* [Exercise] Give every line from the entries that contains "below".
-----
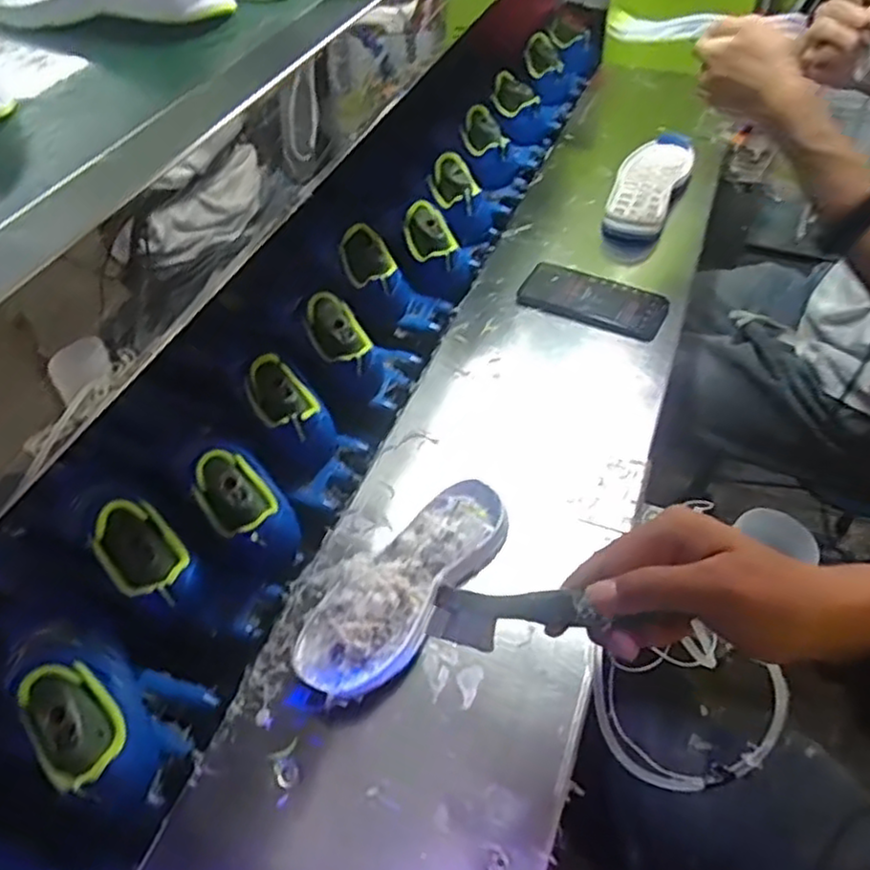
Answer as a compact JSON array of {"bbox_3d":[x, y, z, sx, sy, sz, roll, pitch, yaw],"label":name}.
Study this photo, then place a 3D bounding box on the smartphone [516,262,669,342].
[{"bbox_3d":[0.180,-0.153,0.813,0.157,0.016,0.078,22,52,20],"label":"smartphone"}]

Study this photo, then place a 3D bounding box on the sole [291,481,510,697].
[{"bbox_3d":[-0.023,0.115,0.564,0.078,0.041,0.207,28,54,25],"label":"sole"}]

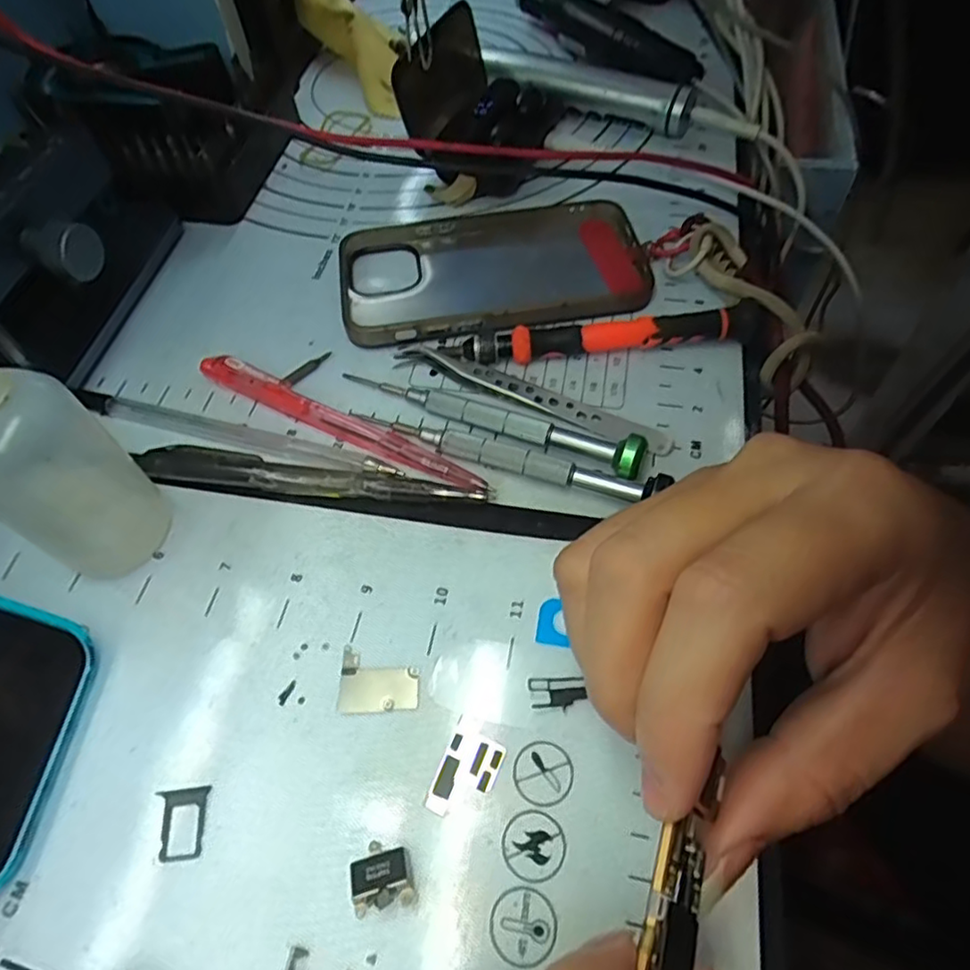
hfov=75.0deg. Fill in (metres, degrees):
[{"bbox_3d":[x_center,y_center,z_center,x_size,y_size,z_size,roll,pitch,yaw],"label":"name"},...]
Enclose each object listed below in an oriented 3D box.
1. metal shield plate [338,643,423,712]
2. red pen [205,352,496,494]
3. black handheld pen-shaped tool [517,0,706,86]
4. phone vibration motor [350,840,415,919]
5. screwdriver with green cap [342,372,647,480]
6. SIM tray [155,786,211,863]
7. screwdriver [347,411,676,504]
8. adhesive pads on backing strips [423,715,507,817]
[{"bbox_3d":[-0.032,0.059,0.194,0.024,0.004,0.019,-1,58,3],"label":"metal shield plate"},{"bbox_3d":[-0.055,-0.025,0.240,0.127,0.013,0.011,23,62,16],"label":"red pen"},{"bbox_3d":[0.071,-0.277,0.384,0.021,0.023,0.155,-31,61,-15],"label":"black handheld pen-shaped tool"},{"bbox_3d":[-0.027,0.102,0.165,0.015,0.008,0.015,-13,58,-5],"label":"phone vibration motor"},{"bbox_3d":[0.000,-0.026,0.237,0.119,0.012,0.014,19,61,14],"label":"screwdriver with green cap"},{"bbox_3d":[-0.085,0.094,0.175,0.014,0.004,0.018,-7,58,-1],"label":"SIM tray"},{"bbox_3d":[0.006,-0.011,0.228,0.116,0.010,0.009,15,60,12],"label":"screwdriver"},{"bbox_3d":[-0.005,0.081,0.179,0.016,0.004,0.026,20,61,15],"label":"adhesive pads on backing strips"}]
-----
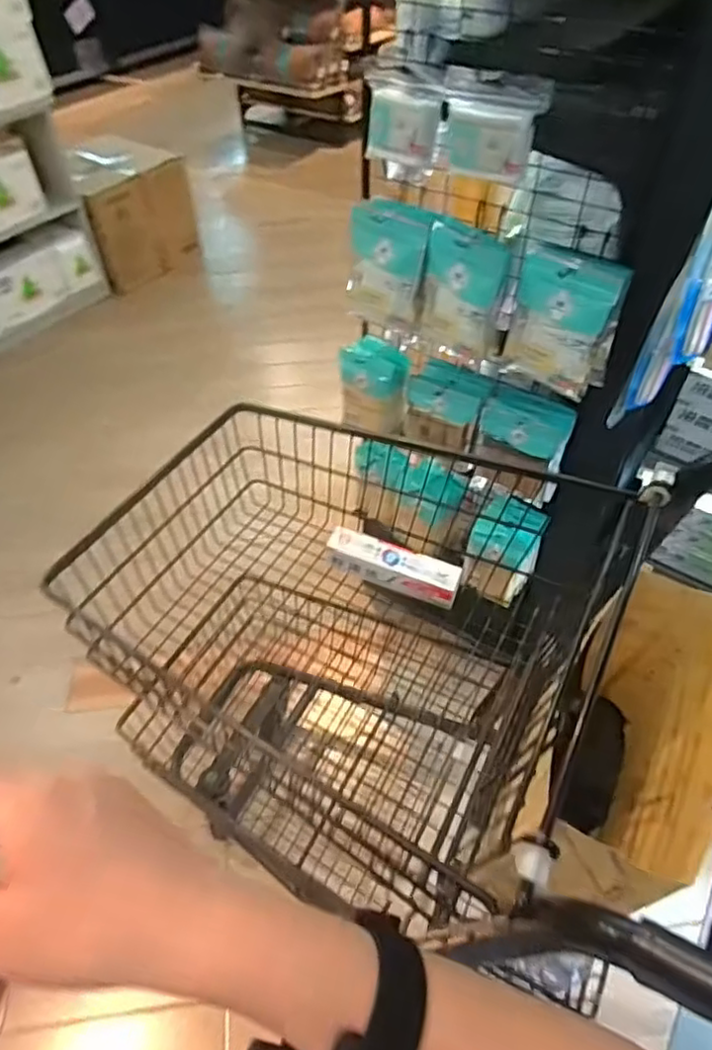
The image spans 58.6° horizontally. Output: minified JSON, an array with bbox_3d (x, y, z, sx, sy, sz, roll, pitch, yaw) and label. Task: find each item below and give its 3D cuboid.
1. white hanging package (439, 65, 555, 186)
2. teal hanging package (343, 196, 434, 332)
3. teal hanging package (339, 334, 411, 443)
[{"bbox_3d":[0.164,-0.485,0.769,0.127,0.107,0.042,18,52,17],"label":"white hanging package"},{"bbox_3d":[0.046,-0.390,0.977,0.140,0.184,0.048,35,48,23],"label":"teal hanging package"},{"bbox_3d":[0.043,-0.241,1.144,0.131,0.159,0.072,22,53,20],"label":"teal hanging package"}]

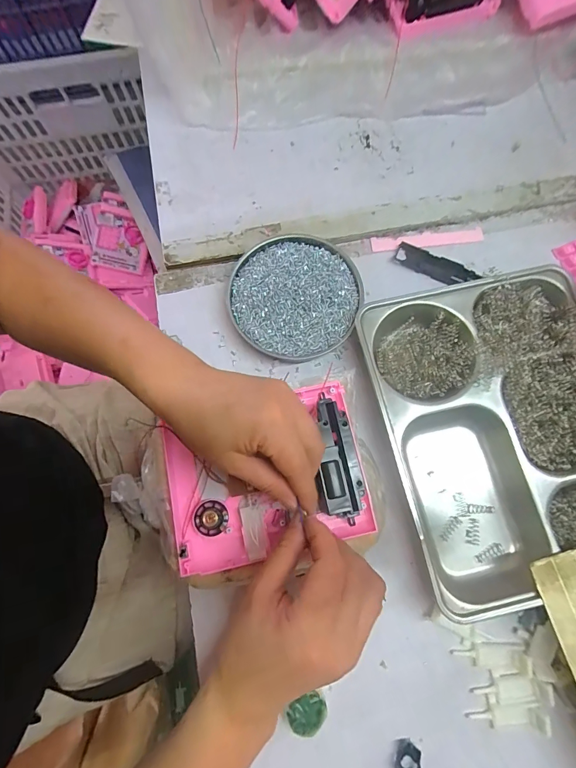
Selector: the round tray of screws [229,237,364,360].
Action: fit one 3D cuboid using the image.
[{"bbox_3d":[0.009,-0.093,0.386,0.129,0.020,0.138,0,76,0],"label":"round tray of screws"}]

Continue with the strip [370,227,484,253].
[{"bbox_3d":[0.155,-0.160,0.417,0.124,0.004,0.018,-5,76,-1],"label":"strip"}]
-----
* [Solution to this exercise]
Enclose each object listed below in an oriented 3D box.
The image spans 58.6° horizontally. Output: minified JSON, an array with bbox_3d (x, y, z, sx, sy, sz, roll, pitch, yaw) and label. Task: find each item below and give its 3D cuboid.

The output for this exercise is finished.